= Written request 1 =
List every artist named in the passage on wartime cartoons.
= Written request 2 =
Tally the lines of the entries that contain the string "track". Reply with the number alone.

-- Start Passage provided --

In the whole of this output it is difficult to find any sign of
wavering in the national spirit of France. Once the civilians had
decided to hold out, there could be no other stumbling-block.
Naturally, in such a range of drawings, there are many that drop into
brutality on the one hand, vulgarity on the other; but the overwhelming
majority breathe a spirit of calm, determined endurance, with a ready
laugh for hardships, a sly dig at politicians, and no little irony at
the expense of their own weaknesses and foibles. Very often, so often
as to set the key for the whole, the note is heroic, sometimes grimly
so. There is none of the splenetic fury of the German drawings about
the majority of the French ones; the Germans are ridiculed and hated,
it is true, but the spirit is more steady and less spiteful—it rests
on an emotion which for forty-five years has been a religion to the
Frenchman.

The English cartoons are as different as possible from both the French
and the German. We have no separately published prints, our postcards
have been few, vulgar, and negligible; our cartoonists are really
only offered the pages of newspapers and magazines in which to exert
their influence over us. And there cannot be two questions as to that
influence—it is the influence of good humour. The French mistake it
sometimes for indifference, but the English know better. The Germans
say they mistake it for frivolity, but they so foam at the mouth about
it that one suspects them of glimpsing the spirit behind the smile. The
grim note of Steinlen and Forain is almost wholly wanting from English
cartoons. The Kaiser, who is a devil in France, is merely making an
unholy fool of himself in England; the Crown-Prince, a mass of vice in
Paris, is "an awful silly blighter" in London. Will Dyson, the young
artist of whom Australia has such reason to be proud, is our grimmest
product, and even he lets the Prussian off more easily than do the
French artists. Because, after all, don't you know, we're going to
thrash the brutes, but there's no need to make a fuss about it, hang it
all. Let us have our pipe and our grin, and let us keep to those till
the end. For the Lord's sake don't let us have any heroics—those are
for doing, not for showing. That is the attitude which one finds over
and over again in English drawings; not contempt of danger, so much as
a serene determination to grin at it and have no fuss.

_Punch_ has come out brilliantly in this particular. Allowed by
tradition to have two heroic cartoons a week, the rest of his pages
are dedicated to the god of laughter. Germany reads _Punch_ with
stupefaction. What, we not only laugh at the Germans, we laugh more
at the English! Extraordinary, sinister, effete, degenerate race! It
is true, we laugh at ourselves far more than at anybody else—and
very often it is for that painful but cogent reason, that we may not
weep. Perhaps at the front they laugh wholeheartedly at _Punch_; at
home it is a different laugh that greets Tommy in his imperturbable
good-humour. In the midst of a hell of fire, Tommy says that what with
the beastly Belgian tobacco and the blooming French matches, this'll
be the death of him. Sitting on the edge of a trench which consists of
nothing but mud and water, in a fearful downpour, he remarks that he
pities the poor fellows at home—the London streets must be something
awful! And on a dozen other occasions he has expressed that cheery soul
of his, in a way as charming as it is moving.

-- End Passage provided --
-- Start Task inputs --

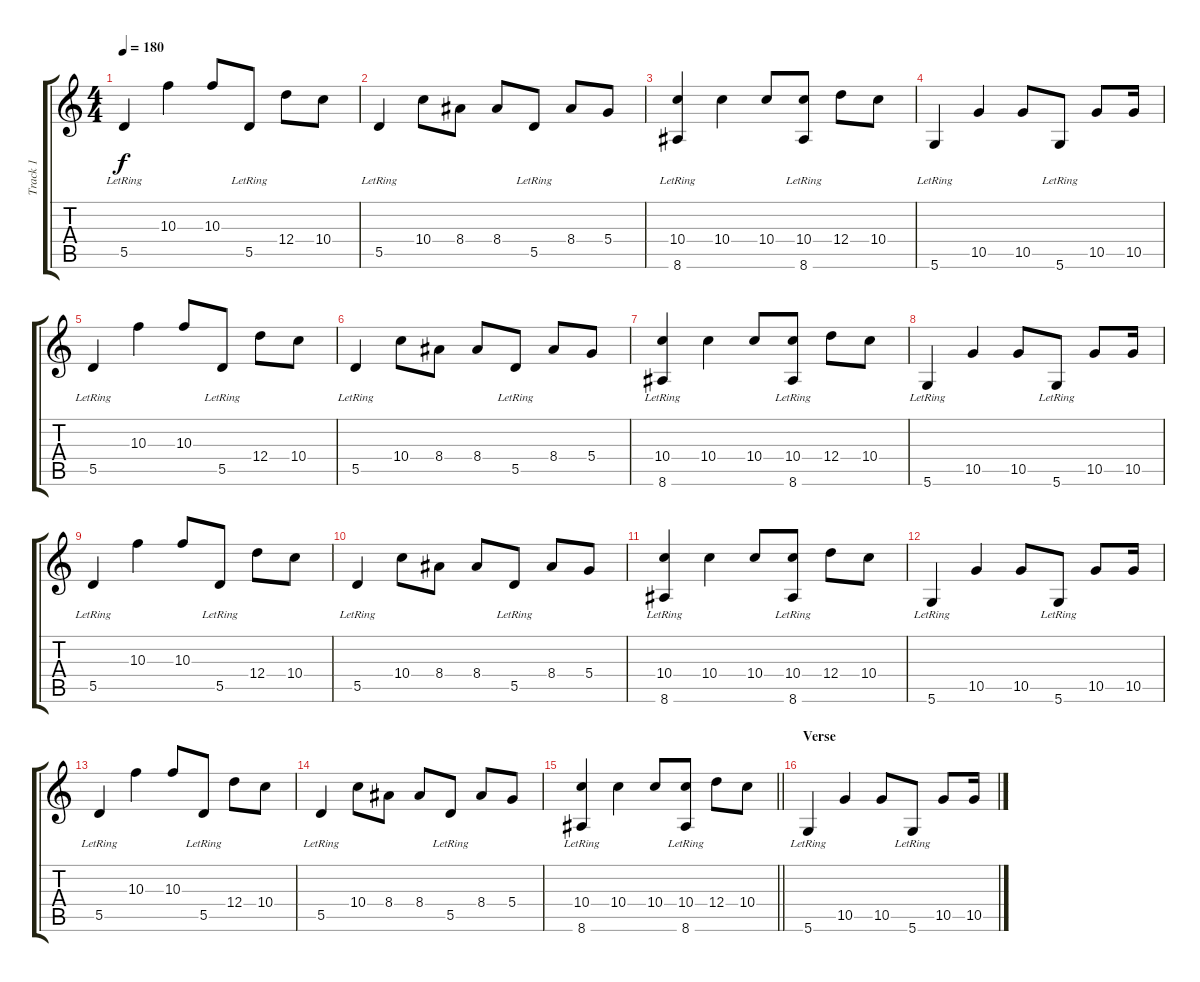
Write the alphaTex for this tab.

\track ("Track 1" "Track 1") {instrument acousticguitarsteel}
\staff {score tabs}
\tuning (E4 B3 G3 D3 A2 D2) {hide}
\ts (4 4)
\tempo 180
\clef g2
\ks c
5.5{lr}.4{dy f} 10.3.4 10.3.8 5.5{lr}.8 12.4.8 10.4.8 |
5.5{lr}.4 10.4.8 8.4.8 8.4.8 5.5{lr}.8 8.4.8 5.4.8 |
(10.4 8.6{lr}).4 10.4.4 10.4.8 (10.4 8.6{lr}).8 12.4.8 10.4.8 |
5.6{lr}.4 10.5.4 10.5.8 5.6{lr}.8 10.5.8 10.5.16 |
5.5{lr}.4 10.3.4 10.3.8 5.5{lr}.8 12.4.8 10.4.8 |
5.5{lr}.4 10.4.8 8.4.8 8.4.8 5.5{lr}.8 8.4.8 5.4.8 |
(10.4 8.6{lr}).4 10.4.4 10.4.8 (10.4 8.6{lr}).8 12.4.8 10.4.8 |
5.6{lr}.4 10.5.4 10.5.8 5.6{lr}.8 10.5.8 10.5.16 |
5.5{lr}.4 10.3.4 10.3.8 5.5{lr}.8 12.4.8 10.4.8 |
5.5{lr}.4 10.4.8 8.4.8 8.4.8 5.5{lr}.8 8.4.8 5.4.8 |
(10.4 8.6{lr}).4 10.4.4 10.4.8 (10.4 8.6{lr}).8 12.4.8 10.4.8 |
5.6{lr}.4 10.5.4 10.5.8 5.6{lr}.8 10.5.8 10.5.16 |
5.5{lr}.4 10.3.4 10.3.8 5.5{lr}.8 12.4.8 10.4.8 |
5.5{lr}.4 10.4.8 8.4.8 8.4.8 5.5{lr}.8 8.4.8 5.4.8 |
\barLineRight lightlight
(10.4 8.6{lr}).4 10.4.4 10.4.8 (10.4 8.6{lr}).8 12.4.8 10.4.8 |
\section ("" "Verse")
5.6{lr}.4 10.5.4 10.5.8 5.6{lr}.8 10.5.8 10.5.16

-- End Task inputs --

= Written solution 1 =
Steinlen, Forain, Will Dyson

= Written solution 2 =
1